Wolf Heart gazed at Swan Feather through the drifting haze of smoke. There was no need to explain what had happened between himself and Clarissa. The old woman had seen both their hot flushed faces. She knew.
He spoke formally, choosing his words with care. “My bones are mending swiftly. You have cared well for me, friend of my mother, and I am grateful, but it is time for me to return to my own lodge.”
“You know you are welcome to stay.” Her own speech too was guarded and deliberate, allowing him to save face. “But perhaps you would sleep better alone, without the snores of an old woman to trouble you.”
“I have slept very well here, but I have wearied you. You are the one who needs to rest.” He studied her
through the smoky haze. Her eyes, of late, appeared shadowed, sunk deeply into the wrinkled pits of their sockets.

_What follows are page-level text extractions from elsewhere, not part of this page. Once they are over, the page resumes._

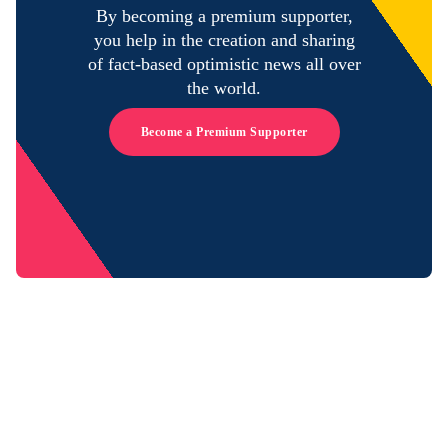
By becoming a premium supporter,
you help in the creation and sharing
of fact-based optimistic news all over
the world.
Become a Premium Supporter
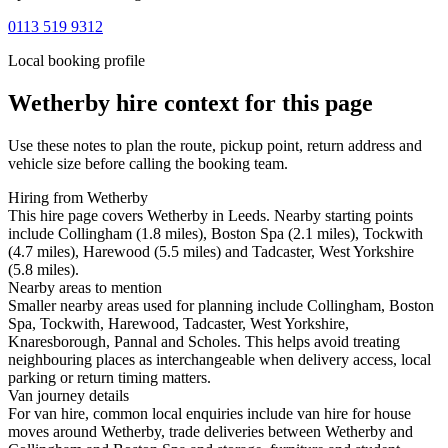
0113 519 9312
Local booking profile
Wetherby
hire context for this page
Use these notes to plan the route, pickup point, return address and
vehicle size before calling the booking team.
Hiring from Wetherby
This hire page covers Wetherby in Leeds. Nearby starting points
include Collingham (1.8 miles), Boston Spa (2.1 miles), Tockwith
(4.7 miles), Harewood (5.5 miles) and Tadcaster, West Yorkshire
(5.8 miles).
Nearby areas to mention
Smaller nearby areas used for planning include Collingham, Boston
Spa, Tockwith, Harewood, Tadcaster, West Yorkshire,
Knaresborough, Pannal and Scholes. This helps avoid treating
neighbouring places as interchangeable when delivery access, local
parking or return timing matters.
Van journey details
For van hire, common local enquiries include van hire for house
moves around Wetherby, trade deliveries between Wetherby and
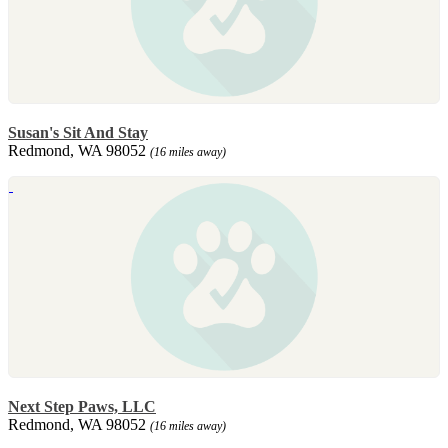
Susan's Sit And Stay
Redmond, WA 98052
(16 miles away)
Next Step Paws, LLC
Redmond, WA 98052
(16 miles away)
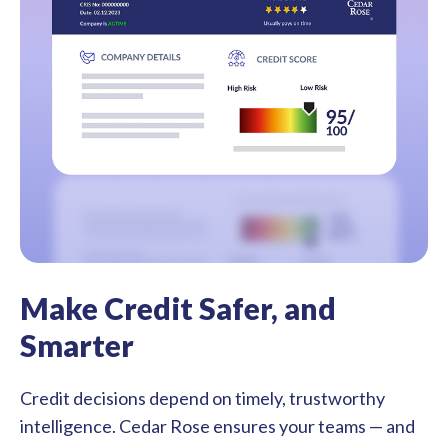
Make Credit Safer, and
Smarter
Credit decisions depend on timely, trustworthy
intelligence. Cedar Rose ensures your teams — and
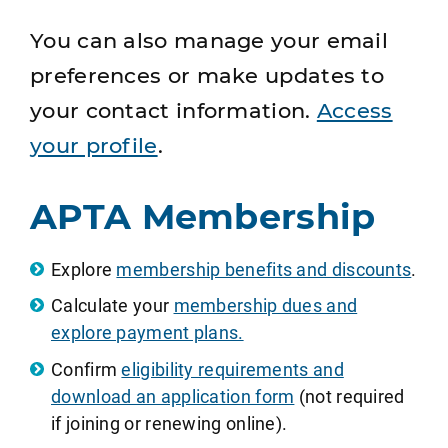
You can also manage your email
preferences or make updates to
your contact information.
Access
your profile
.
APTA Membership
Explore
membership benefits and discounts
.
Calculate your
membership dues and
explore payment plans.
Confirm
eligibility requirements and
download an application form
(not required
if joining or renewing online).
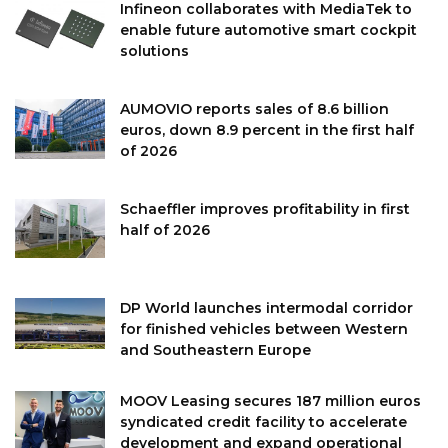
Infineon collaborates with MediaTek to
enable future automotive smart cockpit
solutions
AUMOVIO reports sales of 8.6 billion
euros, down 8.9 percent in the first half
of 2026
Schaeffler improves profitability in first
half of 2026
DP World launches intermodal corridor
for finished vehicles between Western
and Southeastern Europe
MOOV Leasing secures 187 million euros
syndicated credit facility to accelerate
development and expand operational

“You may sleep in your own lodge, then,” she conceded as if it were her decision. “But you must let me bring your meals and change your wrappings, unless…” She let the words trail off as she stared into the smoke. Then, as if picking up a dropped thread, she finished. “Unless, of course, you would rather have the girl do it. She has learned well and is quite capable of caring for your needs.”
There it was. Behind his own stoic facade, Wolf Heart felt his pulse skitter like a youth’s. Swan Feather’s words had opened the door to his asking for Clarissa in marriage. He had only to make the next move.
He was searching for words to explain his dilemmawhen she spoke again.
“You promised the council you would take a Shawnee woman. Once, as I told you, I believed that she could never become Shawnee. But she has proven herself many times over. She is strong and brave and not afraid of hard work. She is worthy in every respect.”
“Worthy, yes. Willing, no,” Wolf Heart said. “She has no wish to become Shawnee or to become my wife. These things she has told me.”
“Naturally she has.” A wistful smile flickered in Swan Feather’s ancient eyes. “Before he took me in marriage, I told my husband much the same thing—that I had no wish to live with a Kispoko warrior, among his people. But even as I spoke the words, my heart was straining to go with him.”
“At least you were Shawnee,” Wolf Heart said, warmed by her manner in spite of himself. “That made things simpler.”
“True. But the girl cares for you, I know. The day you
were carried here, so badly hurt, she never left your side. I have seen the way she watches you when you aren’t aware of it. I have seen the softness in her eyes.”
“And I have felt the sharpness of her claws.”
“Would you choose a woman without passion? Without spirit?”
Wolf Heart shifted his weight against the willow brace, remembering how Clarissa had gone molten in his arms—and remembering the contempt in her eyes when she had pulled away from him.
“Enough. We’re talking in circles,” he growled, pushing to a crouch, then rising unsteadily to his feet. His legs quivered as he started toward the door, waving away the old woman’s efforts to help him.
“It’s too soon for you to leave,” she argued. “Surely you can stay a few more days.”
“I have already stayed too long, friend of my mother. A man should sleep in his own lodge.” He moved toward the doorway, steeled against explosions of pain that ricocheted like musket fire around his ribs. Pride and his status as a warrior demanded that he walk home under his own power, showing a stoic face to the world. It would demand all the strength he possessed.
“I will make your fire and bring your food,” Swan Feather called after him as he bent to clear the low doorway.
“When my ribs are mended I will shoot and dress a buck just for you,” he answered, his jaw tightening with each movement.
“And I will make you a fine pair of leggings from the hide,” Swan Feather shouted after him, not to be outdone. “They will be finished in time for your wedding!”
Wolf Heart walked through the village, greeting those he passed as if nothing were amiss. Only after he had
entered the solitude of his own
wegiwa
did he slump to the floor and allow himself a long, low grunt of agony.